The new target stands as a riposte to the Scottish Government, which set out its own ambitious emissions targets in May.
The government bill plans to raise the emissions target to 90 percent by 2050, up from the 80 percent UK-wide target first established by the Climate Change Act in 2008.
The 90 per cent target was seen as “at the limit of feasibility”, according to climate advisers, but was criticised in some quarters as not doing enough to meet the goals of the Paris Agreement.
Claudia Beamish, Labour’s shadow minister for climate change, said the draft bill was too timid.
“It is our duty to step up for global climate justice and Scottish Labour’s climate policy addresses these obligations while giving Scotland time to adapt for the workforce and communities,” she added.
Interim targets have also increased under Labour’s plan, from 66 per cent in the draft bill to 77 per cent by 2030.
Gina Hanrahan of Stop Climate Chaos said: “It’s great to see Scottish Labour back calls for the upcoming Climate Change Bill to include a target to end Scotland’s contribution to climate change by 2050 at the latest and increased action over the next decade.

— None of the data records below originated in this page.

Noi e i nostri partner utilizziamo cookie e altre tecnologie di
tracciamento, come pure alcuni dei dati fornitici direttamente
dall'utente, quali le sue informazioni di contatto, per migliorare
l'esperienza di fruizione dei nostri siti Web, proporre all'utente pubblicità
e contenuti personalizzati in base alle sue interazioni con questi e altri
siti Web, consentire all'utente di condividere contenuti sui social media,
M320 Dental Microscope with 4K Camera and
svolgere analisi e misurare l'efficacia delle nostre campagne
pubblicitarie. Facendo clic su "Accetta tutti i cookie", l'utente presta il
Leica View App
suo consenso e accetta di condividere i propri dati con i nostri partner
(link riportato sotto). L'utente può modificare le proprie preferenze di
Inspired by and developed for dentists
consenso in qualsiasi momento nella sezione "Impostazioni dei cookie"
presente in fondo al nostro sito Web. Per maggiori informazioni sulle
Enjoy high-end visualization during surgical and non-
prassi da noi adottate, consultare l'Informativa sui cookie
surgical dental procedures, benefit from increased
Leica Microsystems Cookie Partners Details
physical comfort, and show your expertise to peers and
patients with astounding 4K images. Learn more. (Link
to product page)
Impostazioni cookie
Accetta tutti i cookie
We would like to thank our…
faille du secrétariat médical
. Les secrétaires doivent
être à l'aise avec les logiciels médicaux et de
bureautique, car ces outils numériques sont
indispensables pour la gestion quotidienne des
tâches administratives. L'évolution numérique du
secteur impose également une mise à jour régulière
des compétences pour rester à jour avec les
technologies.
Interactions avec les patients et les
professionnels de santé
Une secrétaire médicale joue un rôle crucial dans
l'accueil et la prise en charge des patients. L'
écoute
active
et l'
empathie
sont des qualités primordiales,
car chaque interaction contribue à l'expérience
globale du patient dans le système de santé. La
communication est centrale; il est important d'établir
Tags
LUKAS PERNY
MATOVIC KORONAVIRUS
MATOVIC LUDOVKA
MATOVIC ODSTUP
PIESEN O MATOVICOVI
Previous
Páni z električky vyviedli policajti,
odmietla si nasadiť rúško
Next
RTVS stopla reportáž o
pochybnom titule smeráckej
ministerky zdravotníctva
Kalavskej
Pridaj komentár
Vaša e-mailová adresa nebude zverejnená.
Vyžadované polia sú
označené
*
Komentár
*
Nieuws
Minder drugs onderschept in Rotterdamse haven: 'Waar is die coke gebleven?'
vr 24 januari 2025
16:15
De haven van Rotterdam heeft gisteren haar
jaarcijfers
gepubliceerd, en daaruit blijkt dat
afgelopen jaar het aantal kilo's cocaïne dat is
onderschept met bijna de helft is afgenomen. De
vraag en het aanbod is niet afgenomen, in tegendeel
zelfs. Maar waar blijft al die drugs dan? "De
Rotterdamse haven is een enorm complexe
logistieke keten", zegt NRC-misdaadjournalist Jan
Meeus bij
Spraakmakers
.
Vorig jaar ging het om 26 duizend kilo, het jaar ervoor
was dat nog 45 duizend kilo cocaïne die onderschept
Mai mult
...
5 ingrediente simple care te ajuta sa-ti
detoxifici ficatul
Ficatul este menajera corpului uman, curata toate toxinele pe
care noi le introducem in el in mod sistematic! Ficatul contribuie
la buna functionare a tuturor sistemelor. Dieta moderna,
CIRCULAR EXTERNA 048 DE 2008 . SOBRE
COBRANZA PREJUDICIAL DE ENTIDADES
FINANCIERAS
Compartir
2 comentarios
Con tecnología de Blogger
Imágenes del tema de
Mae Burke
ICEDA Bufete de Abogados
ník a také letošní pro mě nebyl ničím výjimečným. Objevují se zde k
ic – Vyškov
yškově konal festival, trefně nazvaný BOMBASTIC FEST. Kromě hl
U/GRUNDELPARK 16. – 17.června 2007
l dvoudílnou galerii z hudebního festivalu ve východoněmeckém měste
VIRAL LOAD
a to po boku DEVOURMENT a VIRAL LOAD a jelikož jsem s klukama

It’s now up to all parties in the Scottish Parliament to come together, as they did in 2009, to ensure we continue to be amongst the world leading nations in tackling climate change.
By 2015, Scotland had achieved a 38 per cent reduction on 1990 levels, meaning it was on course to reach its original target of 42 per cent by 2020. However, its draft targets increase this ambition to 56 per cent, piling on the pressure over the next two years.